I’ve attended an event at the new Raleigh convention center and it’s a beautiful, expansive facility. The question, however, is this: Now that it’s operating, is the center — funded by a 1 percent tax on prepared meals and a 6 percent tax on hotel/motel stays – making money or losing money?

Locke Foundation Local Government Analyst Michael Sanera writes today in this commentary that it will be very tough for anyone to accurately assess the finances of the convention center, for a number of reasons, including these:

First, the city budget consolidates the accounts for the RCC and the Progress Energy Center for the Performing Arts.
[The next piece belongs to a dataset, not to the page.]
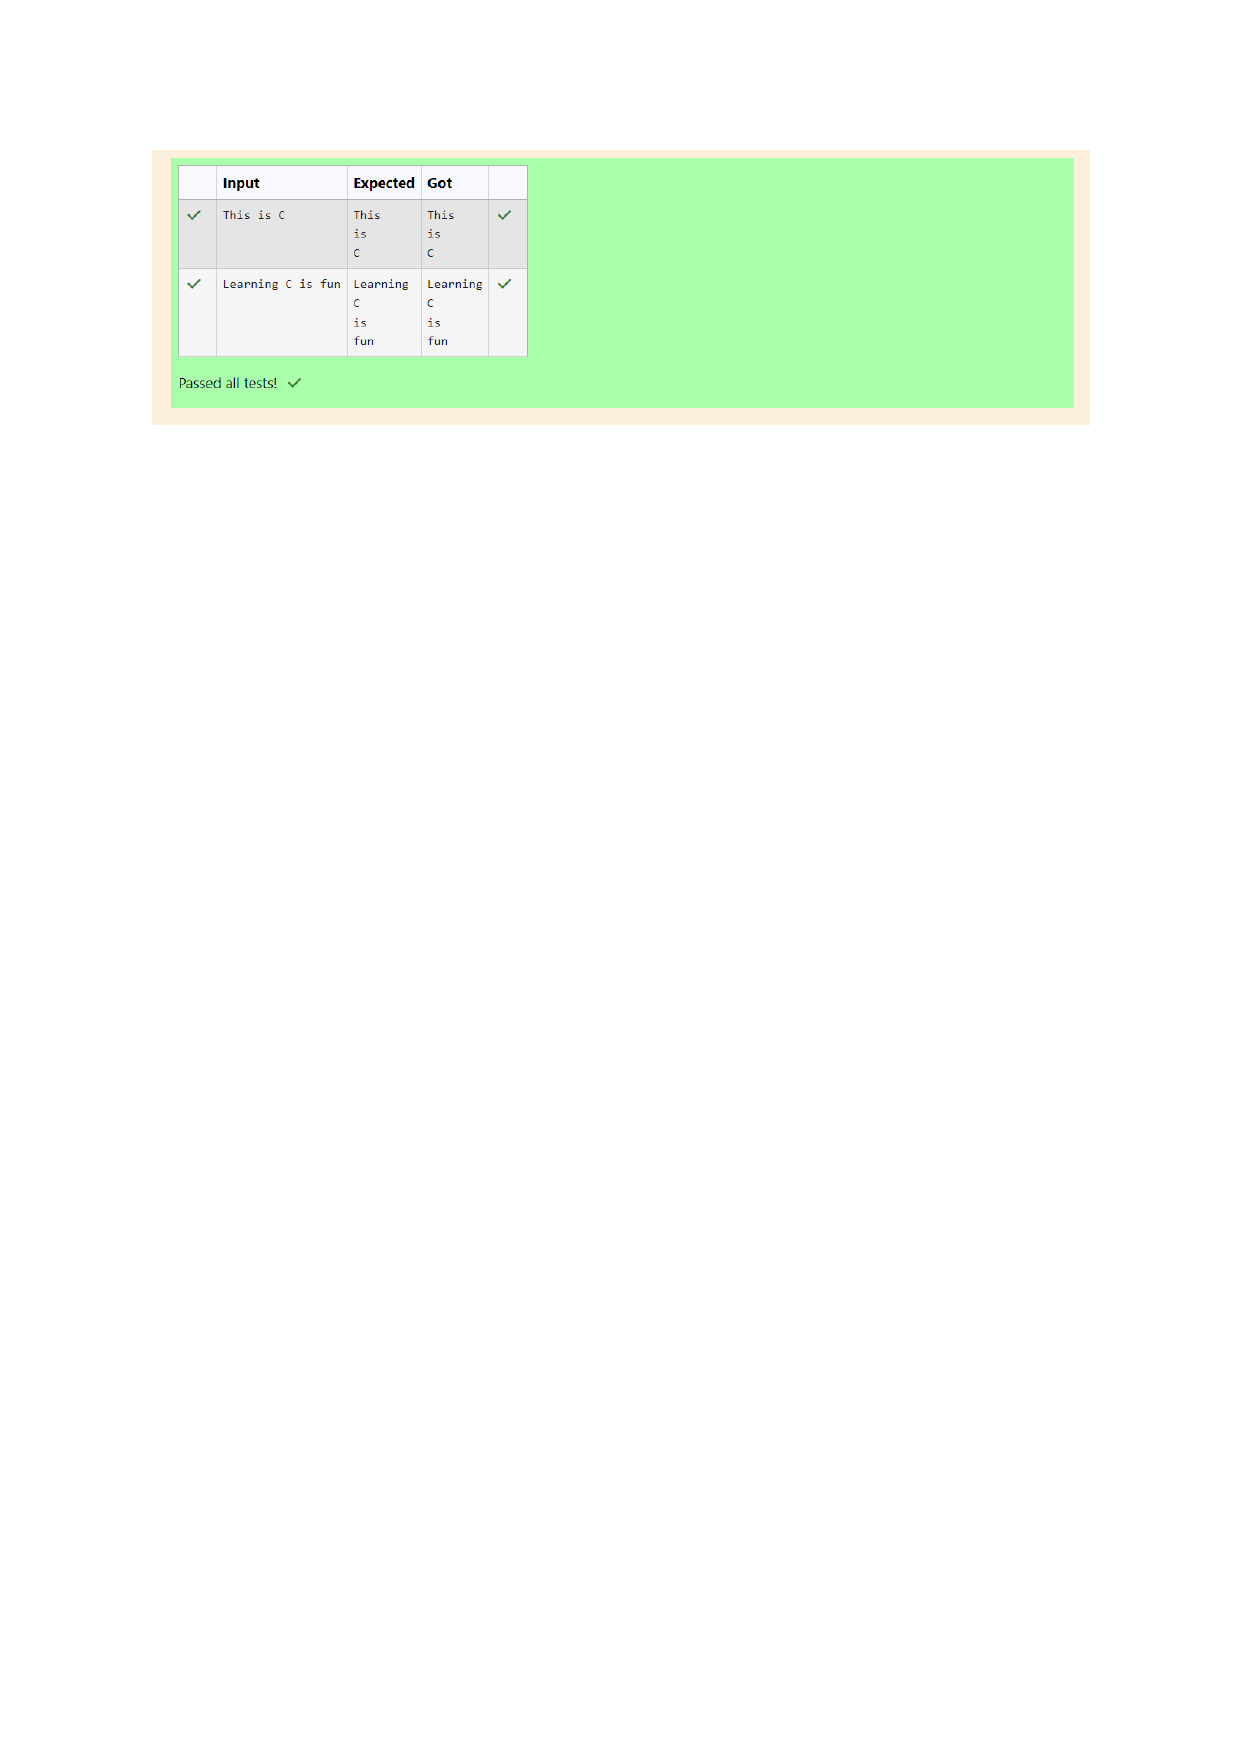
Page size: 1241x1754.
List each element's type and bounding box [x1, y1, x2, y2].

picture [150, 150, 1091, 425]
Thus, revenues and expenses are commingled — making it impossible to separate the losses of the RCC from the losses of the Progress Energy Center.

Second, all food served in the RCC is provided by Centerplate Inc., a private company. The city shares Centerplate’s food service profit, but unfortunately for the public, the city signed a contract with Centerplate that gives city officials the only access to the books. There is no way that the public, news media, or any independent party can verify the city’s share of the profit for a particular convention or meeting. For example, RCC has given free rooms worth $5,000 to Rex Hospital for its Christmas gala. It is impossible for an independent party to see if the city’s portion of the profit from the food will make up for the loss of $5,000 for the rooms.

Sorry, but taxpayers deserve easy access to transparent financial statements about this center.